Analysis of Fluorescence Images
Tissue sections or cultured cells were examined by using a Nikon Microphot-FXA photomicroscope (Nikon, Inc. Garden City, NY) -equipped with epifluorescence. Images were captured with a Kodak Megaplus CCD camera connected to a Perceptics Megagrabber framegrabber in a Macintosh 8100/80 AV computer (Apple Computer, Cupertino, CA) using NIH Image 1.58 VDM software (Wayne Rasband, National Institutes of Health, Bethesda, MD). Analysis of double-labeled sections was performed on a Leica TCS-NT confocal scanning laser microscope (Leica Microsystems, Inc., Exton, PA). Figures were prepared on an iMac (Apple, power PC G3) using Adobe Photoshop version 4.0 and Macromedia Freehand Version 9 for Macintosh. Outputs were generated on a Tectronix Phaser continuous tone, color printer (Tectronix, Beaverton, OR).
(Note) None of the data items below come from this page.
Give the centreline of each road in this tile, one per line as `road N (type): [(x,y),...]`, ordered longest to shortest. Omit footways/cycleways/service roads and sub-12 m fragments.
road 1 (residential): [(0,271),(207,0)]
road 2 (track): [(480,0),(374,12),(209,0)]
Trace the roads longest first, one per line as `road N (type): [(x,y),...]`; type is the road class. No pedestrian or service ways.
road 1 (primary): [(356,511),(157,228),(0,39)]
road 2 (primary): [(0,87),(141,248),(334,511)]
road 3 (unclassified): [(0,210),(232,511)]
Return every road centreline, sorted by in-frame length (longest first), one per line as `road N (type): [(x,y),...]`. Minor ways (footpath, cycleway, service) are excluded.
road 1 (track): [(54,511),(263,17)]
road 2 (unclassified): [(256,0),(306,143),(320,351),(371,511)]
The authors thank Dr. K. Yamada for the anti-β1 integrin antibody. The 8C8 antibody was obtained from the Developmental Studies Hybridoma Bank, maintained by the Department of Biology, University of Iowa, under contract NO1-HD-2-3144 from the NICHD. The authors also thank Ms. Maureen O'Brien for assistance during initial studies and the ISU Department of Zoology and Genetics and Lab Animal Resources for animal care. This article is designated as part of project no. 3205 of the Iowa Agriculture and Home Economics Experiment Station, Ames, Iowa, and was supported by Hatch Act and State of Iowa Funds.